**What the task requires**: All of the data below is to be repeated exactly, except for the pictures.
##### Exercise input #####
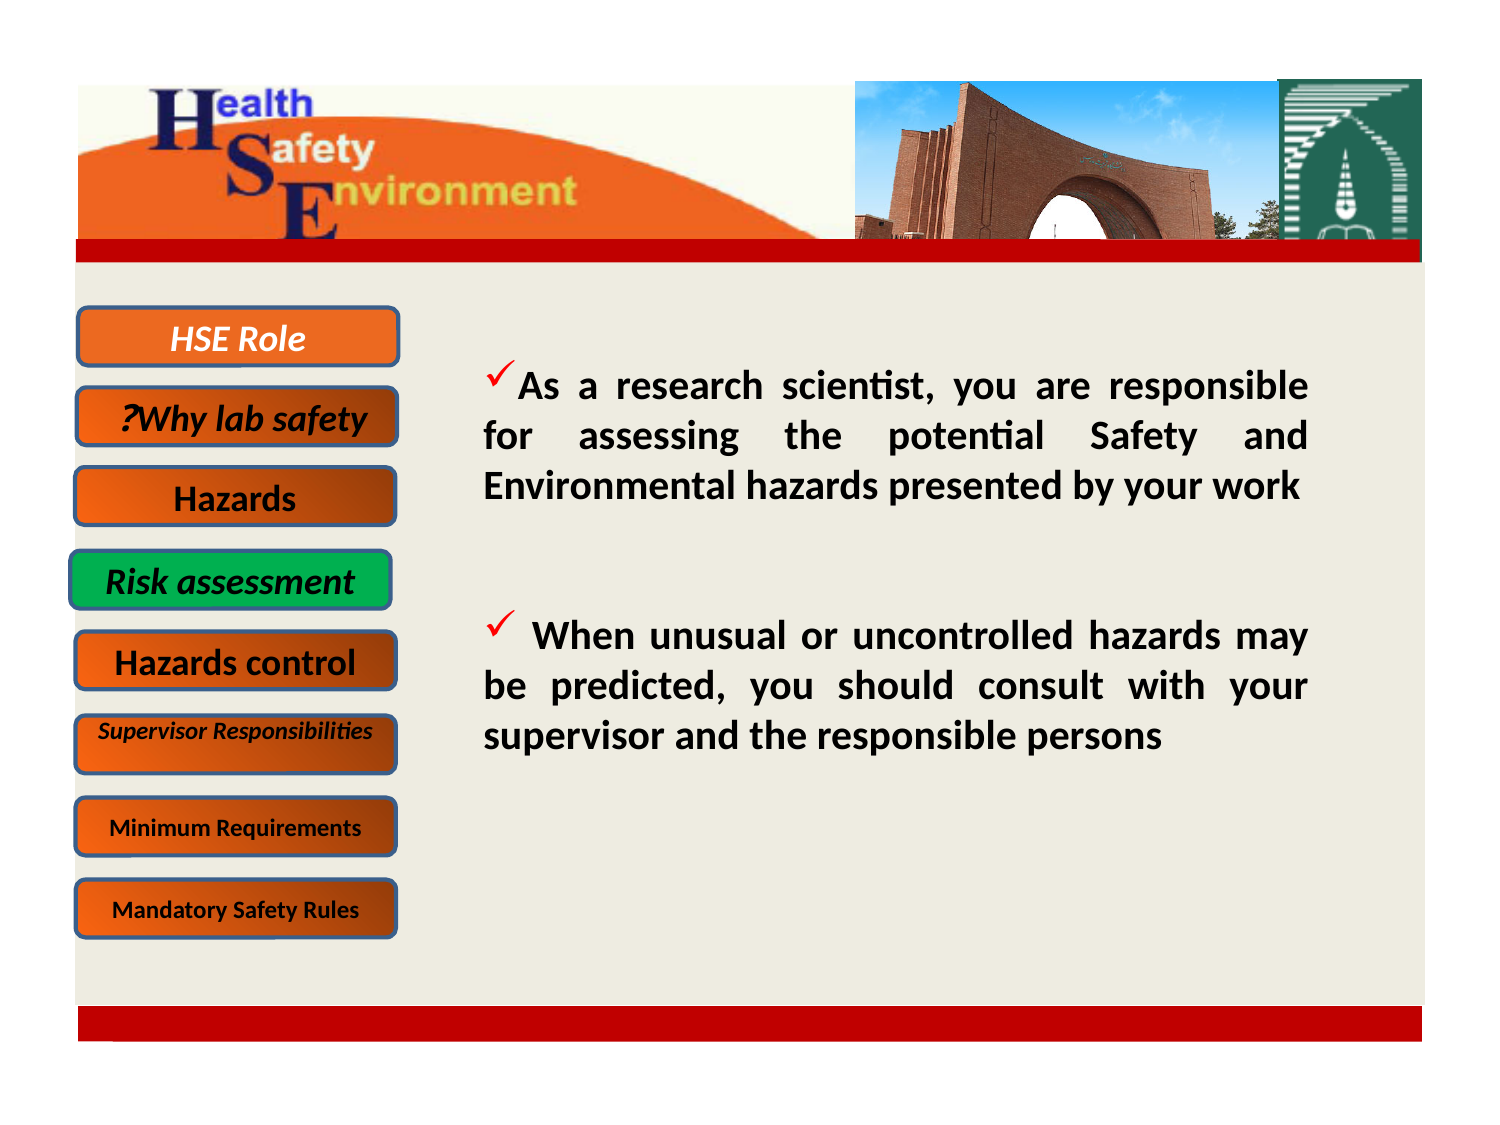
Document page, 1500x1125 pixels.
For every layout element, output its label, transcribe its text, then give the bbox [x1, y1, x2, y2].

text_box HSE Role [75, 305, 401, 368]
picture [78, 79, 1422, 262]
list [75, 262, 1425, 1005]
text_box Minimum Requirements [73, 795, 398, 858]
text_box Mandatory Safety Rules [73, 877, 399, 940]
text_box As a research scientist, you are responsible for assessing the potential Safety and Environmental hazards presented by your work When unusual or uncontrolled hazards may be predicted, you should consult with your supervisor and the responsible persons [468, 350, 1325, 766]
text_box Risk assessment [68, 548, 393, 611]
text_box Why lab safety? [74, 385, 400, 448]
text_box Hazards control [73, 629, 398, 692]
text_box Supervisor Responsibilities [73, 713, 398, 776]
text_box Hazards [72, 465, 398, 528]
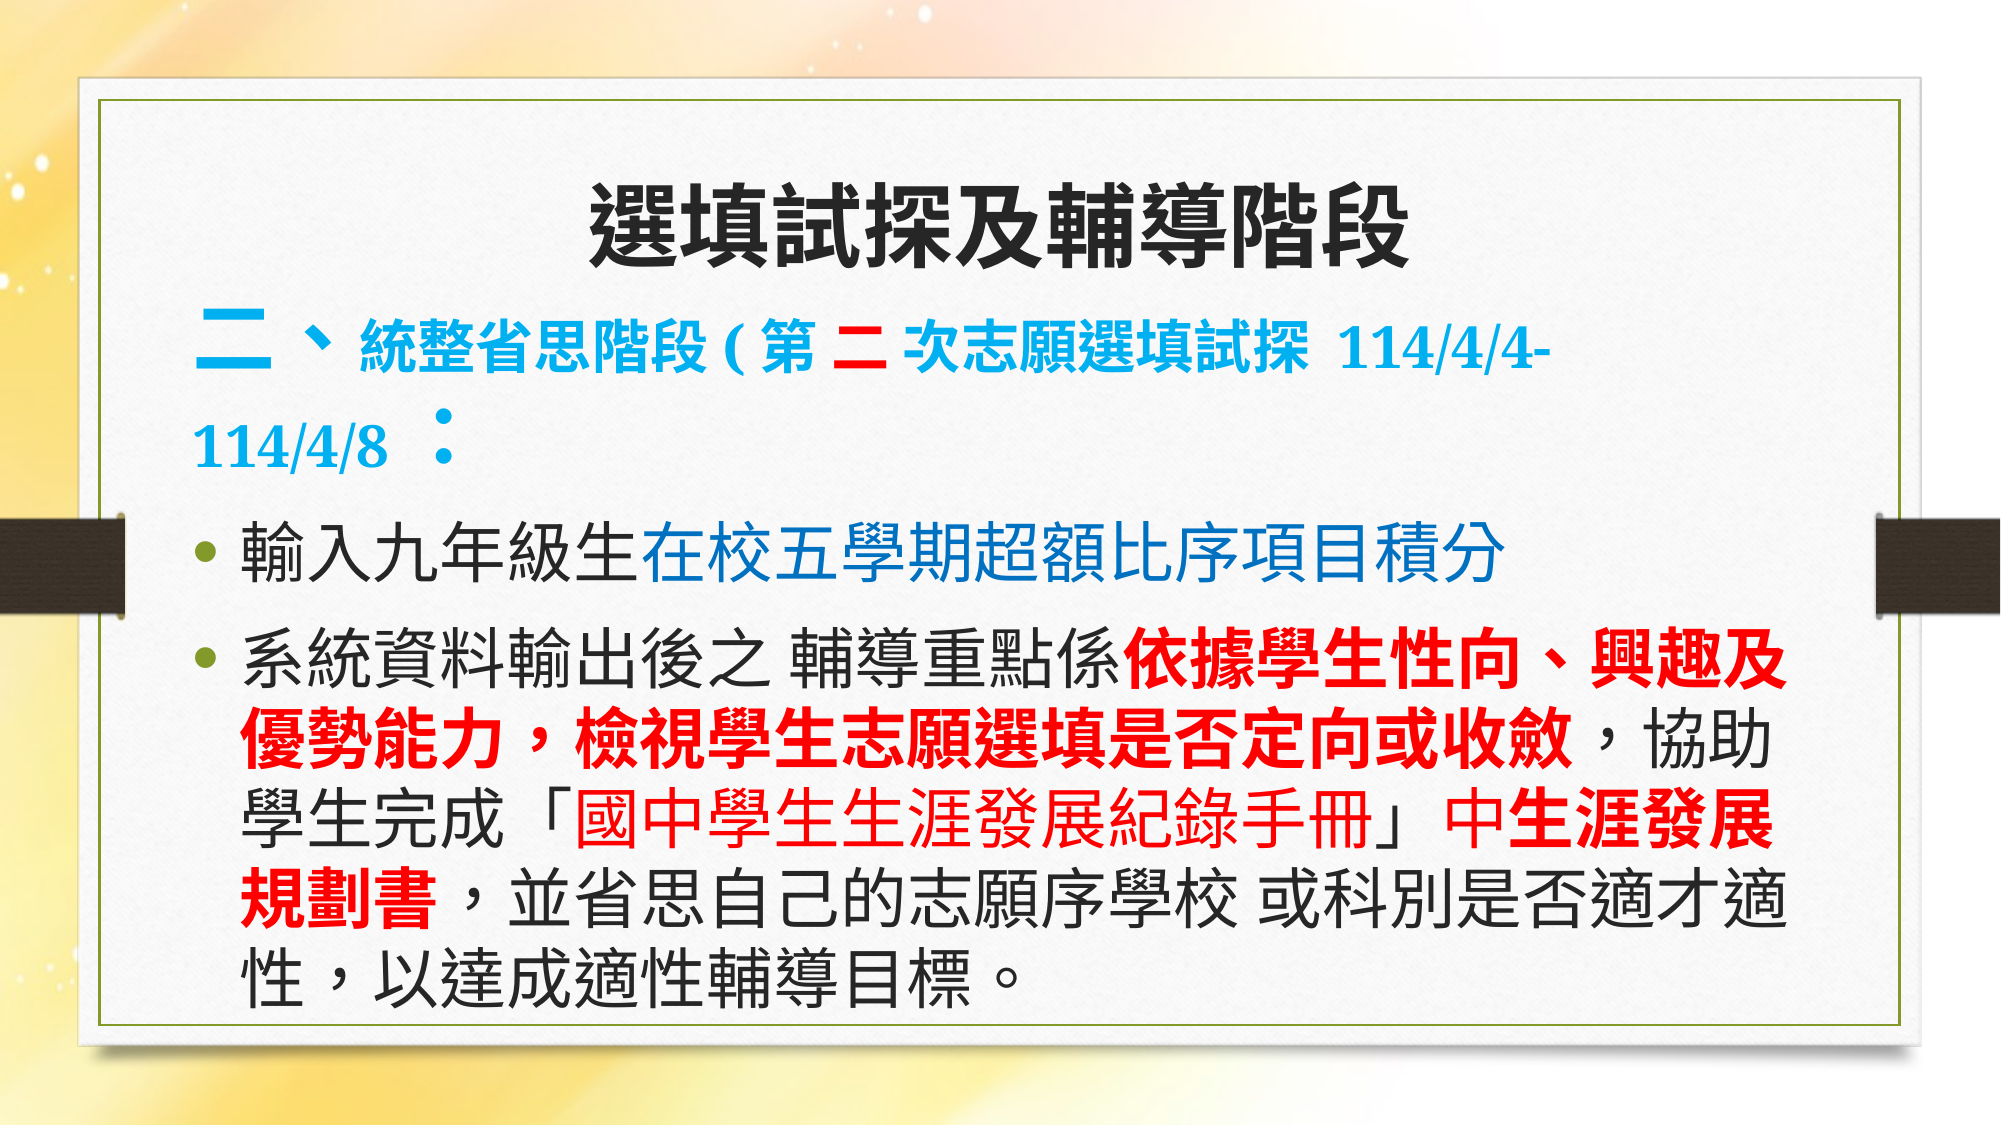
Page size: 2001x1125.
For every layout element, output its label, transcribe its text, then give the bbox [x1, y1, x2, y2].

picture [0, 0, 2001, 1125]
title 選填試探及輔導階段 [212, 117, 1788, 277]
list 二、統整省思階段(第 二 次志願選填試探 114/4/4-114/4/8： 輸入九年級生在校五學期超額比序項目積分 系統資料輸出後之 輔導重點係依據學生性向、興趣及優勢能力，檢視學生志願選填是否定向或收斂，協助 學生完成「國中學生生涯發展紀錄手冊」中生涯發展規劃書，並省思自己的志願序學校 或科別是否適才適性，以達成適性輔導目標。 [177, 277, 1812, 1094]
#####
**Final answer**:
Document page, 1500x1125 pixels.
For every layout element, output its label, transcribe its text, then give the bbox [x1, y1, x2, y2].

text_box HSE Role [75, 305, 401, 368]
picture [78, 79, 1422, 262]
list [75, 262, 1425, 1005]
text_box Minimum Requirements [73, 795, 398, 858]
text_box Mandatory Safety Rules [73, 877, 399, 940]
text_box As a research scientist, you are responsible for assessing the potential Safety and Environmental hazards presented by your work When unusual or uncontrolled hazards may be predicted, you should consult with your supervisor and the responsible persons [468, 350, 1325, 766]
text_box Risk assessment [68, 548, 393, 611]
text_box Why lab safety? [74, 385, 400, 448]
text_box Hazards control [73, 629, 398, 692]
text_box Supervisor Responsibilities [73, 713, 398, 776]
text_box Hazards [72, 465, 398, 528]
Page size: 2001x1125.
For every layout element, output its label, transcribe its text, then give the bbox [x1, y1, x2, y2].

picture [0, 0, 2001, 1125]
title 選填試探及輔導階段 [212, 117, 1788, 277]
list 二、統整省思階段(第 二 次志願選填試探 114/4/4-114/4/8： 輸入九年級生在校五學期超額比序項目積分 系統資料輸出後之 輔導重點係依據學生性向、興趣及優勢能力，檢視學生志願選填是否定向或收斂，協助 學生完成「國中學生生涯發展紀錄手冊」中生涯發展規劃書，並省思自己的志願序學校 或科別是否適才適性，以達成適性輔導目標。 [177, 277, 1812, 1094]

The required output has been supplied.